演習課題 -
以下の記録のすべての行を、一字一句変えずに書き写せ。
----
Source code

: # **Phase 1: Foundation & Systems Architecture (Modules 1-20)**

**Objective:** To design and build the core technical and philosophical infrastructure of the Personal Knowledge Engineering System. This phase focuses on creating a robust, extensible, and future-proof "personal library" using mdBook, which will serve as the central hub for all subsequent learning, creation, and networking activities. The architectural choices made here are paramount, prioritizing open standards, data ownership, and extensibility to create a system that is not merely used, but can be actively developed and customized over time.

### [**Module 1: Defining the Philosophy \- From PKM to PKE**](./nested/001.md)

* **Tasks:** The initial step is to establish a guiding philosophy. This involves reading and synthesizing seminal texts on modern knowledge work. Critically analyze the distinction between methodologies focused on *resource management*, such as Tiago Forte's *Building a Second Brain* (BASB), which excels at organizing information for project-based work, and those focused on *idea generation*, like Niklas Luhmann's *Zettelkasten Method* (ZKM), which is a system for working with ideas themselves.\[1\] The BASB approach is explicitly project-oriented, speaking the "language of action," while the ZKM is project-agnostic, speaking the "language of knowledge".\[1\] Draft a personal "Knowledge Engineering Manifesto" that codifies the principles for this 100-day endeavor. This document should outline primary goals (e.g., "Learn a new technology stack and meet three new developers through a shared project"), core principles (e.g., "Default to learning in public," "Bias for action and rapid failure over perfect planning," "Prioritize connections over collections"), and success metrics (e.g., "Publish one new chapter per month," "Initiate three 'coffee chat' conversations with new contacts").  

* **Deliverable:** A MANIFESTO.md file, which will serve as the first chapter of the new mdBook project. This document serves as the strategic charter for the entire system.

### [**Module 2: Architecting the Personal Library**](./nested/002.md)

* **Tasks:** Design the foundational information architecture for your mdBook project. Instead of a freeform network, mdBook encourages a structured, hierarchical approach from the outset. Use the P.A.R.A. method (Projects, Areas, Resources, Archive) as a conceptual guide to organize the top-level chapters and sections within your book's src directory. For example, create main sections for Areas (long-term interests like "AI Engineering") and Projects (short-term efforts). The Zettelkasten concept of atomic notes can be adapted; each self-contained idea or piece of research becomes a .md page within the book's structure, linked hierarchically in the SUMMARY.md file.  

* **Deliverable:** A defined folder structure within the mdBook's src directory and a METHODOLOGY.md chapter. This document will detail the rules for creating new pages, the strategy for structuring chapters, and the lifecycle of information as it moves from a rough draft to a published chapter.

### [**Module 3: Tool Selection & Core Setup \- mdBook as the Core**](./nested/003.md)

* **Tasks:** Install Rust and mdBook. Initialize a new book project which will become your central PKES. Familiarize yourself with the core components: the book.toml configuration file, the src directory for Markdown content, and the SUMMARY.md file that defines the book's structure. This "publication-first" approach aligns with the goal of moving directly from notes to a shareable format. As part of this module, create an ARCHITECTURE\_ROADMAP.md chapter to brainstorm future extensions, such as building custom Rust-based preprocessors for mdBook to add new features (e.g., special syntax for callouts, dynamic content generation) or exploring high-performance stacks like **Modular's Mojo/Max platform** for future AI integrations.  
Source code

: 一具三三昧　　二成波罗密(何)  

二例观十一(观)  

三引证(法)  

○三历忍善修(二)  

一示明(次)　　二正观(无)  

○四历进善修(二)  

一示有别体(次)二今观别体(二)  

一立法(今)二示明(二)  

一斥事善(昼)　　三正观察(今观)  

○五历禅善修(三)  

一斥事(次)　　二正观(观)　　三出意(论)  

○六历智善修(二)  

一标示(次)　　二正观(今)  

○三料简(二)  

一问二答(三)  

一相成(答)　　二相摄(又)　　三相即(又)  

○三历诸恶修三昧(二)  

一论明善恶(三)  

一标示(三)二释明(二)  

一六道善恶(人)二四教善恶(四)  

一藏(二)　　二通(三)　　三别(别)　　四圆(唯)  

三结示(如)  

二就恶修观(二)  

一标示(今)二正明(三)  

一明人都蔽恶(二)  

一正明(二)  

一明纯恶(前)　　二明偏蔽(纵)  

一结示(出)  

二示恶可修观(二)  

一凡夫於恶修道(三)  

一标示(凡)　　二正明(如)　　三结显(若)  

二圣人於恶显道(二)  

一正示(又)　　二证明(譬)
----
演習の解答 -
Source code

: # **Phase 1: Foundation & Systems Architecture (Modules 1-20)**

**Objective:** To design and build the core technical and philosophical infrastructure of the Personal Knowledge Engineering System. This phase focuses on creating a robust, extensible, and future-proof "personal library" using mdBook, which will serve as the central hub for all subsequent learning, creation, and networking activities. The architectural choices made here are paramount, prioritizing open standards, data ownership, and extensibility to create a system that is not merely used, but can be actively developed and customized over time.

### [**Module 1: Defining the Philosophy \- From PKM to PKE**](./nested/001.md)

* **Tasks:** The initial step is to establish a guiding philosophy. This involves reading and synthesizing seminal texts on modern knowledge work. Critically analyze the distinction between methodologies focused on *resource management*, such as Tiago Forte's *Building a Second Brain* (BASB), which excels at organizing information for project-based work, and those focused on *idea generation*, like Niklas Luhmann's *Zettelkasten Method* (ZKM), which is a system for working with ideas themselves.\[1\] The BASB approach is explicitly project-oriented, speaking the "language of action," while the ZKM is project-agnostic, speaking the "language of knowledge".\[1\] Draft a personal "Knowledge Engineering Manifesto" that codifies the principles for this 100-day endeavor. This document should outline primary goals (e.g., "Learn a new technology stack and meet three new developers through a shared project"), core principles (e.g., "Default to learning in public," "Bias for action and rapid failure over perfect planning," "Prioritize connections over collections"), and success metrics (e.g., "Publish one new chapter per month," "Initiate three 'coffee chat' conversations with new contacts").  

* **Deliverable:** A MANIFESTO.md file, which will serve as the first chapter of the new mdBook project. This document serves as the strategic charter for the entire system.

### [**Module 2: Architecting the Personal Library**](./nested/002.md)

* **Tasks:** Design the foundational information architecture for your mdBook project. Instead of a freeform network, mdBook encourages a structured, hierarchical approach from the outset. Use the P.A.R.A. method (Projects, Areas, Resources, Archive) as a conceptual guide to organize the top-level chapters and sections within your book's src directory. For example, create main sections for Areas (long-term interests like "AI Engineering") and Projects (short-term efforts). The Zettelkasten concept of atomic notes can be adapted; each self-contained idea or piece of research becomes a .md page within the book's structure, linked hierarchically in the SUMMARY.md file.  

* **Deliverable:** A defined folder structure within the mdBook's src directory and a METHODOLOGY.md chapter. This document will detail the rules for creating new pages, the strategy for structuring chapters, and the lifecycle of information as it moves from a rough draft to a published chapter.

### [**Module 3: Tool Selection & Core Setup \- mdBook as the Core**](./nested/003.md)

* **Tasks:** Install Rust and mdBook. Initialize a new book project which will become your central PKES. Familiarize yourself with the core components: the book.toml configuration file, the src directory for Markdown content, and the SUMMARY.md file that defines the book's structure. This "publication-first" approach aligns with the goal of moving directly from notes to a shareable format. As part of this module, create an ARCHITECTURE\_ROADMAP.md chapter to brainstorm future extensions, such as building custom Rust-based preprocessors for mdBook to add new features (e.g., special syntax for callouts, dynamic content generation) or exploring high-performance stacks like **Modular's Mojo/Max platform** for future AI integrations.  
Source code

: 一具三三昧　　二成波罗密(何)  

二例观十一(观)  

三引证(法)  

○三历忍善修(二)  

一示明(次)　　二正观(无)  

○四历进善修(二)  

一示有别体(次)二今观别体(二)  

一立法(今)二示明(二)  

一斥事善(昼)　　三正观察(今观)  

○五历禅善修(三)  

一斥事(次)　　二正观(观)　　三出意(论)  

○六历智善修(二)  

一标示(次)　　二正观(今)  

○三料简(二)  

一问二答(三)  

一相成(答)　　二相摄(又)　　三相即(又)  

○三历诸恶修三昧(二)  

一论明善恶(三)  

一标示(三)二释明(二)  

一六道善恶(人)二四教善恶(四)  

一藏(二)　　二通(三)　　三别(别)　　四圆(唯)  

三结示(如)  

二就恶修观(二)  

一标示(今)二正明(三)  

一明人都蔽恶(二)  

一正明(二)  

一明纯恶(前)　　二明偏蔽(纵)  

一结示(出)  

二示恶可修观(二)  

一凡夫於恶修道(三)  

一标示(凡)　　二正明(如)　　三结显(若)  

二圣人於恶显道(二)  

一正示(又)　　二证明(譬)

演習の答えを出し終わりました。